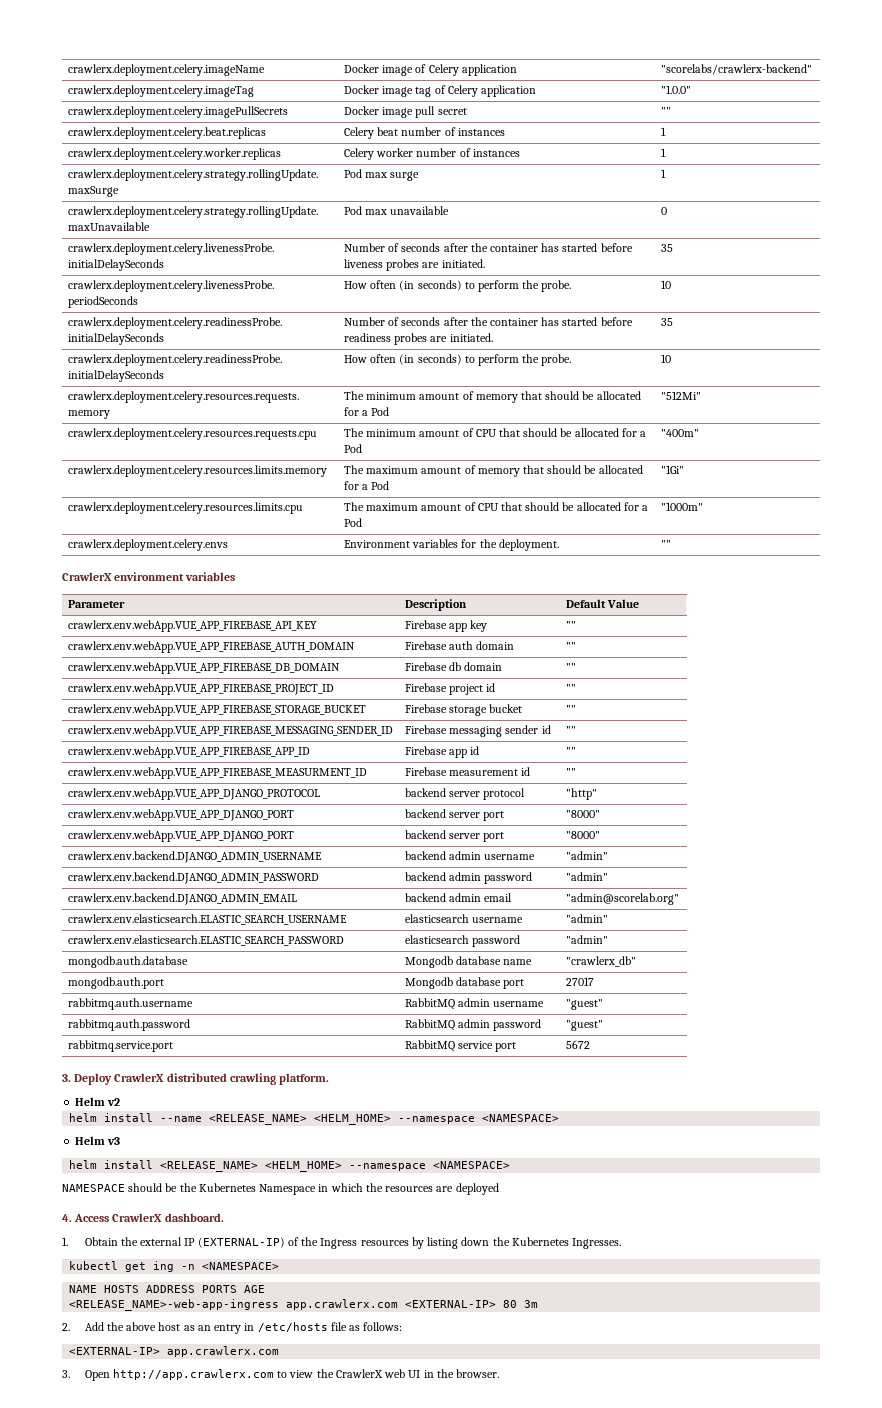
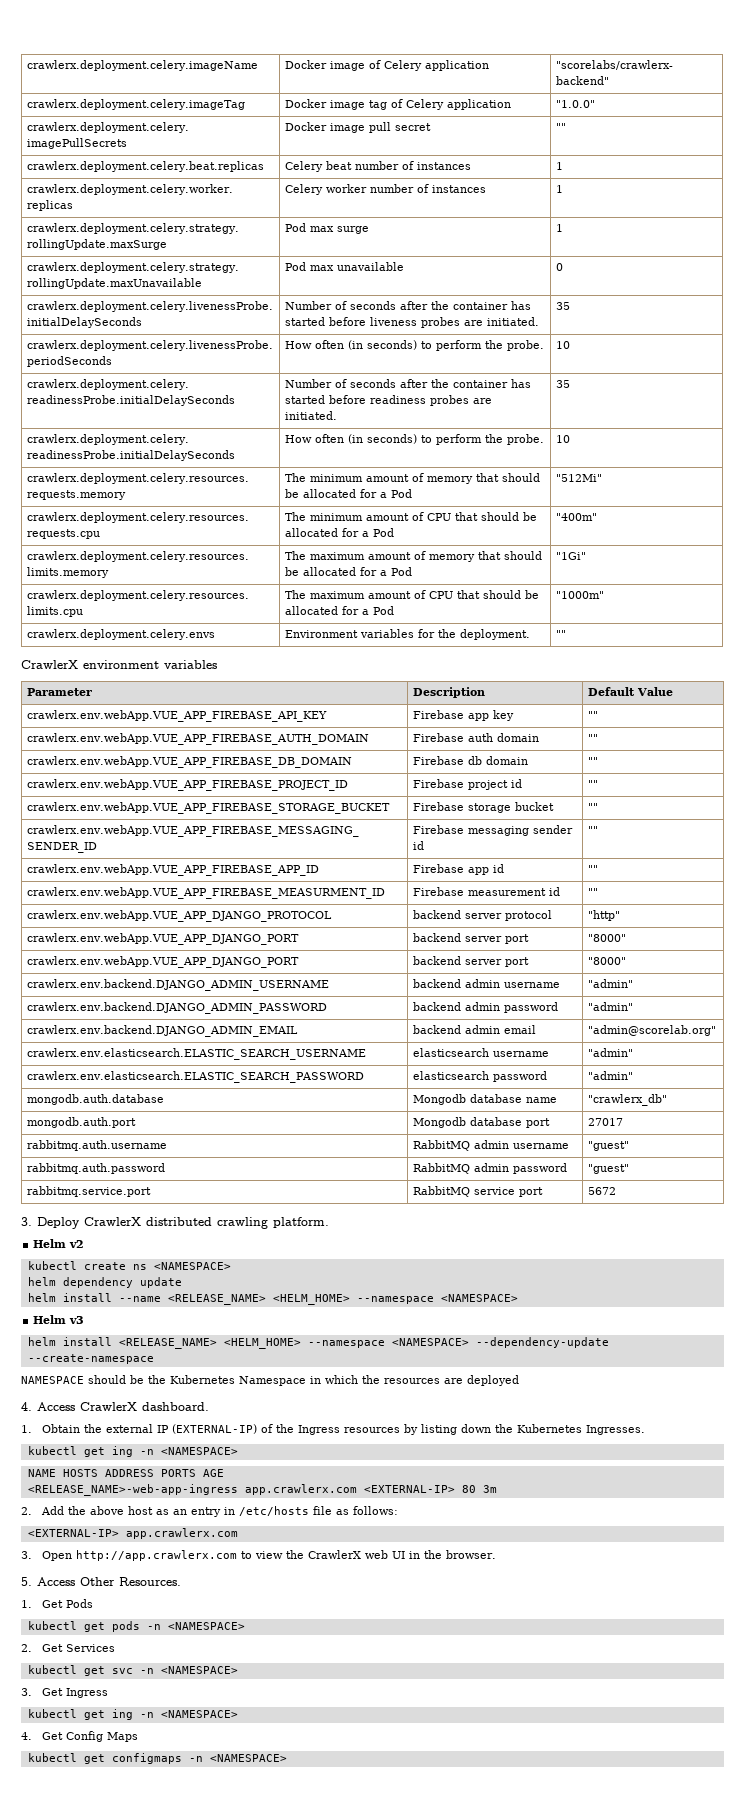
(121, 1102) none -> [27,1261,231,1270] [27,1277,182,1288] // kubectl create ns <NAMESPACE> // helm dependency update
(511, 1165) none -> [475,1337,609,1348] [27,1354,154,1364] --dependency-update --create-namespace
(500, 1373) none -> [21,1577,181,1586] [21,1599,93,1608] [27,1621,245,1632] [21,1644,115,1652] [27,1665,238,1676] [21,1688,108,1698] [27,1709,238,1720] [21,1731,138,1742] [27,1753,287,1764] // 5. Access Other Resources. // 1. Get Pods // kubectl get pods -n <NAMESPACE> // 2. Get Services // kubectl get svc -n <NAMESPACE> // 3. Get Ingress // kubectl get ing -n <NAMESPACE> // 4. Get Config Maps // kubectl get configmaps -n <NAMESPACE>

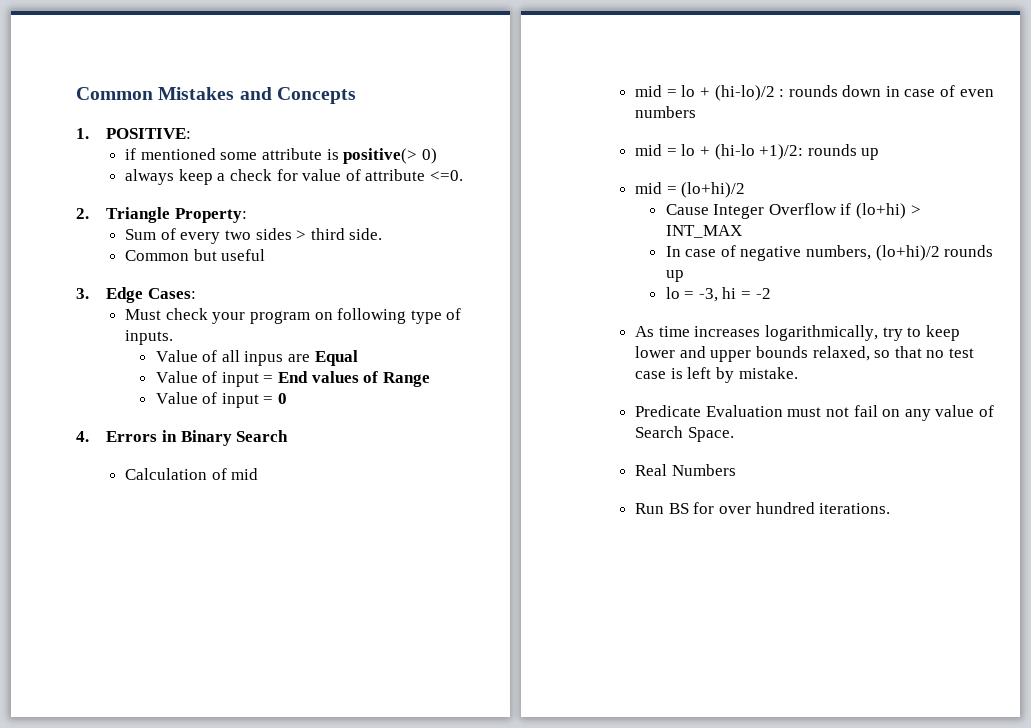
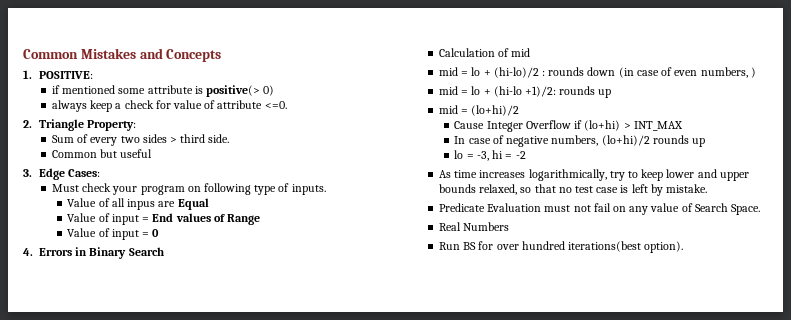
[885,86,900,97] in -> [618,67,634,78] (in
[635,106,697,118] numbers -> [700,67,756,78] numbers, )
[819,503,891,514] iterations. -> [568,241,684,253] iterations(best option).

• • • •

Transcribe every record above in full. Pictures stay out of the copy.

(121, 1102) none -> [27,1261,231,1270] [27,1277,182,1288] // kubectl create ns <NAMESPACE> // helm dependency update
(511, 1165) none -> [475,1337,609,1348] [27,1354,154,1364] --dependency-update --create-namespace
(500, 1373) none -> [21,1577,181,1586] [21,1599,93,1608] [27,1621,245,1632] [21,1644,115,1652] [27,1665,238,1676] [21,1688,108,1698] [27,1709,238,1720] [21,1731,138,1742] [27,1753,287,1764] // 5. Access Other Resources. // 1. Get Pods // kubectl get pods -n <NAMESPACE> // 2. Get Services // kubectl get svc -n <NAMESPACE> // 3. Get Ingress // kubectl get ing -n <NAMESPACE> // 4. Get Config Maps // kubectl get configmaps -n <NAMESPACE>

[885,86,900,97] in -> [618,67,634,78] (in
[635,106,697,118] numbers -> [700,67,756,78] numbers, )
[819,503,891,514] iterations. -> [568,241,684,253] iterations(best option).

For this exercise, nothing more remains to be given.